Informational interviews convert to real opportunities when three elements align. First, during the call itself, you need to articulate your background, motivation, and analytical perspective clearly—not just ask questions. Give them something to evaluate about you. Second, you must explicitly ask for what’s next: ‘This has been really helpful. I’m specifically interested in entering consulting to focus on operations strategy. Do you think there’s anyone else on your team or in your network who I should talk to about [specific area]?’ This specificity matters because they can either say yes and make an introduction, or they can’t. Vague conversations don’t lead anywhere. Third, your follow-up email should reference something substantive from your call—a specific insight they shared, a trend they mentioned—and articulate why it resonated. This reminds them of you as a real person with real interests, not just another person they gave advice to. Then, you should stay loosely in touch. Don’t disappear for six months and then reappear with an ask. One thoughtful email every 4-6 weeks about industry developments or helpful articles shows you’re serious and thinking beyond the call itself.

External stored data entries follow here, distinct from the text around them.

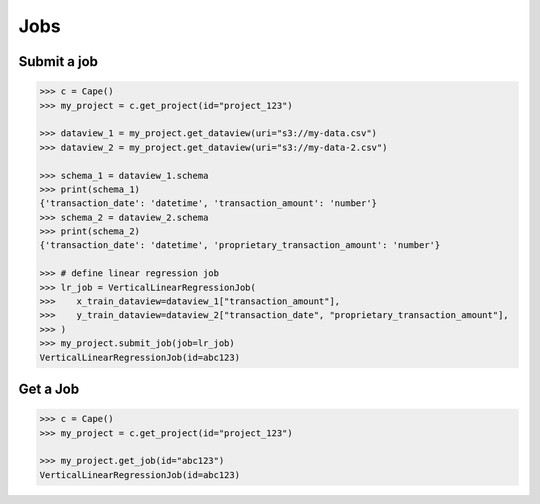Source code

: Jobs
==========

Submit a job
------------

.. code-block:: python

    >>> c = Cape()
    >>> my_project = c.get_project(id="project_123")

    >>> dataview_1 = my_project.get_dataview(uri="s3://my-data.csv")
    >>> dataview_2 = my_project.get_dataview(uri="s3://my-data-2.csv")
    
    >>> schema_1 = dataview_1.schema
    >>> print(schema_1)
    {'transaction_date': 'datetime', 'transaction_amount': 'number'}
    >>> schema_2 = dataview_2.schema
    >>> print(schema_2)
    {'transaction_date': 'datetime', 'proprietary_transaction_amount': 'number'}
    
    >>> # define linear regression job
    >>> lr_job = VerticalLinearRegressionJob(
    >>>    x_train_dataview=dataview_1["transaction_amount"],
    >>>    y_train_dataview=dataview_2["transaction_date", "proprietary_transaction_amount"],
    >>> )
    >>> my_project.submit_job(job=lr_job)
    VerticalLinearRegressionJob(id=abc123)


Get a Job
---------

.. code-block:: python

    >>> c = Cape()
    >>> my_project = c.get_project(id="project_123")
    
    >>> my_project.get_job(id="abc123")
    VerticalLinearRegressionJob(id=abc123)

You’re building the foundation right! With strong follow-up, those conversations will absolutely lead somewhere!

Also made sure to email within 48 hours and actually reference something unique from our conversation. not ‘thanks for the advice’ but ‘thanks for clarifying how your firm approaches vendor consolidation—that completely shifted how im thinking about strategy.’

Research on professional conversion funnel dynamics indicates that informational interviews convert at approximate 15-25% rates to meaningful follow-up when three variables are present: reciprocal value exchange during the call, explicit ask for next steps with specificity, and strategic follow-up within 72 hours. Without explicit asks, conversion drops to under 5%. The strongest predictor of advancement isn’t the quality of questions posed, but whether the person interviewed perceived you as someone they’d want to work alongside—meaning they formed a substantive impression of your thinking, not just your niceness.

Additionally, timing dynamics matter. Follow-up emails sent within 24-48 hours of a call yield roughly 3x higher engagement than those sent later. Including one specific, non-obvious element from your conversation increases likelihood of introduction by approximately 40%. The pattern suggests that delayed or generic follow-ups create cognitive distance; specificity and promptness maintain the connection momentum.